桜は散り際。
2016.4.6薄い雲が空を覆う。天気は下り坂。来月はもう鮎釣りが始まるのだ。
ハラハラと桜花が舞い落ちる。瞬く間に、時は花吹雪。3月の終わり、冬の間に蓄えた蕾が一斉に開き始める。すると、僕の心はざわざわと音を立てる。これから満開を迎えるというのに、なぜか気持ちは焦燥に駆られて、すっかり落ち着きを失うのである。
桜の満開とは、公式には八分咲きを指すらしい。
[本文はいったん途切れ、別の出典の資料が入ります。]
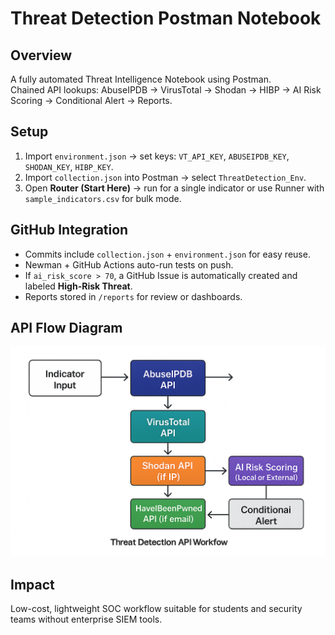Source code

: # Threat Detection Postman Notebook

## Overview
A fully automated Threat Intelligence Notebook using Postman.  
Chained API lookups: AbuseIPDB → VirusTotal → Shodan → HIBP → AI Risk Scoring → Conditional Alert → Reports.

## Setup
1. Import `environment.json` → set keys: `VT_API_KEY`, `ABUSEIPDB_KEY`, `SHODAN_KEY`, `HIBP_KEY`.  
2. Import `collection.json` into Postman → select `ThreatDetection_Env`.  
3. Open **Router (Start Here)** → run for a single indicator or use Runner with `sample_indicators.csv` for bulk mode.  

## GitHub Integration
- Commits include `collection.json` + `environment.json` for easy reuse.  
- Newman + GitHub Actions auto-run tests on push.  
- If `ai_risk_score > 70`, a GitHub Issue is automatically created and labeled **High-Risk Threat**.  
- Reports stored in `/reports` for review or dashboards.  

## API Flow Diagram
![API Flow](assets/diagram.png)

## Impact
Low-cost, lightweight SOC workflow suitable for students and security teams without enterprise SIEM tools.
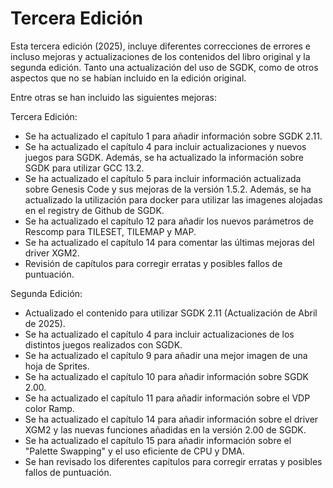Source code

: # Tercera Edición

Esta tercera edición (2025), incluye diferentes correcciones de errores e incluso mejoras y actualizaciones de los contenidos del libro original y la segunda edición. Tanto una actualización del uso de SGDK, como de otros aspectos que no se habían incluido en la edición original.

Entre otras se han incluido las siguientes mejoras:

Tercera Edición:

* Se ha actualizado el capítulo 1 para añadir información sobre SGDK 2.11.
* Se ha actualizado el capítulo 4 para incluir actualizaciones y nuevos juegos para SGDK. Además, se ha actualizado la información sobre SGDK para utilizar GCC 13.2.
* Se ha actualizado el capítulo 5 para incluir información actualizada sobre Genesis Code y sus mejoras de la versión 1.5.2. Además, se ha actualizado la utilización para docker para utilizar las imagenes alojadas en el registry de Github de SGDK.
* Se ha actualizado el capítulo 12 para añadir los nuevos parámetros de Rescomp para TILESET, TILEMAP y MAP.
* Se ha actualizado el capítulo 14 para comentar las últimas mejoras del driver XGM2.
* Revisión de capítulos para corregir erratas y posibles fallos de puntuación.


Segunda Edición:

* Actualizado el contenido para utilizar SGDK 2.11 (Actualización de Abril de 2025).
* Se ha actualizado el capítulo 4 para incluir actualizaciones de los distintos juegos realizados con SGDK.
* Se ha actualizado el capítulo 9 para añadir una mejor imagen de una hoja de Sprites.
* Se ha actualizado el capítulo 10 para añadir información sobre SGDK 2.00.
* Se ha actualizado el capítulo 11 para añadir información sobre el VDP color Ramp.
* Se ha actualizado el capítulo 14 para añadir información sobre el driver XGM2 y las nuevas funciones añadidas en la versión 2.00 de SGDK.
* Se ha actualizado el capítulo 15 para añadir información sobre el "Palette Swapping" y el uso eficiente de CPU y DMA.
* Se han revisado los diferentes capítulos para corregir erratas y posibles fallos de puntuación.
確かに、すべて咲ききったと思う頃には、いくつかの梢は、大地に向かって花弁を早々と解き放っている。微かな風でまた一枚、また一枚。しばらくすると、地表には淡いピンクの花びらが敷き詰められる。足下のそれを見て嘆息。なんと豪勢な。なんと絢爛な。桜は決して咲いて終わりではない。
儚きほどに、咲き急ぐ桜。枯れ木のような木肌、その枝々に鮮やかな花びらが吹き出すように開花する。それだけでも興奮を誘うが、気持ちが煽られるのは、それがたちまち散り始めるからだ。こんな気分に陥るのは、僕の中では桜だけ。だからこそ、惹かれ続ける。陶然とか、恍惚とか、甘美とか、形容を探すも伝えきれない。今年もまた春が逝く。